WORK ITEM> Repeat, word for word, the stretch of the passage on Orthodox memorial prayers below from "FOCUS ON CHRIST" through "healing of grief.".

DOCUMENT TEXT>
◇ ◇ ◇ ◇ ◇
In a lesser but still very real way, memorial prayers offered by loved ones serve to relieve the anxiety of being forgotten.
 
The first child of Dr. Martineau, an eminent minister, died in infancy and was buried in the French cemetery of Dublin. Before they left Ireland for Liverpool, the father and mother paid a farewell visit to the grave of their first-born son. The years went by. Mrs. Martineau died. At the age of 87, Dr. Martineau was a lonely old man. But when he was at the tercentenary of Dublin University, he stole away from the brilliant public function to stand once more by the tiny grave that held the dust of his first-born child. No other living soul recalled that little one's smile or remembered where the child was sleeping. But the father knew and the little buried hands held his heart. A father's heart never forgets. Love always remembers. That is why the Orthodox Church has always encouraged us to hold special memorial prayers and services for the departed.
 
A MEANINGFUL CUSTOM
It is customary among Orthodox Christians from Greece to bring a tray of boiled wheat kernels to church for the memorial service. The wheat kernels express belief in everlasting life. Jesus said, "Unless a grain of wheat falls into the earth and dies, it remains alone, but if it dies, it bears much fruit" (John 12:24). Just as new life rises from the buried kernel of wheat, so we believe the one buried will rise one day to a new life with God. The wheat kernels are covered with sugar to express the bliss of eternal life with God in heaven.
 
FOCUS ON CHRIST
When Orthodox Christians pray for loved ones, they focus not only on the departed, but especially on Christ who "by his death trampled upon death and to those in the tombs bestowed life eternal."
 
Memorial prayer services which affirm the reality of physical death and also the reality of resurrection into life eternal play a vital role in the healing of grief.
◇ ◇ ◇ ◇ ◇
THE DATA>
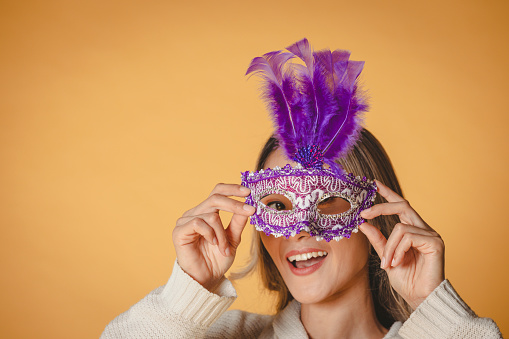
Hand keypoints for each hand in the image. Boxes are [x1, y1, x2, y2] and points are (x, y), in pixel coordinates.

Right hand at [172, 183, 254, 291]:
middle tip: (250, 210)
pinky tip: (212, 244)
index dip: (232, 189)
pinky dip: (210, 234)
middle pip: (215, 198)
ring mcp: (185, 221)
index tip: (248, 192)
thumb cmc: (217, 260)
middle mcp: (195, 213)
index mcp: (206, 212)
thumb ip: (238, 222)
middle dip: (234, 204)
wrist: (206, 279)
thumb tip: (248, 206)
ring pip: (211, 215)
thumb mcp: (233, 239)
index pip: (218, 192)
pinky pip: (199, 223)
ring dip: (222, 233)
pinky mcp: (179, 231)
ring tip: (224, 248)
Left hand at [359, 180, 444, 309]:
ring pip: (400, 227)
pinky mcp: (435, 243)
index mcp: (413, 230)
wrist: (420, 298)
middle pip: (403, 205)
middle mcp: (423, 229)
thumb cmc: (406, 280)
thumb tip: (363, 223)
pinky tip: (397, 263)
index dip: (388, 193)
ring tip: (388, 264)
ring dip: (388, 246)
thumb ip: (377, 239)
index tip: (374, 183)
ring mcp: (431, 235)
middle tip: (364, 213)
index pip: (401, 205)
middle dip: (381, 207)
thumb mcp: (386, 256)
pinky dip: (397, 250)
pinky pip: (408, 237)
◇ ◇ ◇ ◇ ◇
EXERCISE RESULT>
FOCUS ON CHRIST
When Orthodox Christians pray for loved ones, they focus not only on the departed, but especially on Christ who "by his death trampled upon death and to those in the tombs bestowed life eternal."
 
Memorial prayer services which affirm the reality of physical death and also the reality of resurrection into life eternal play a vital role in the healing of grief.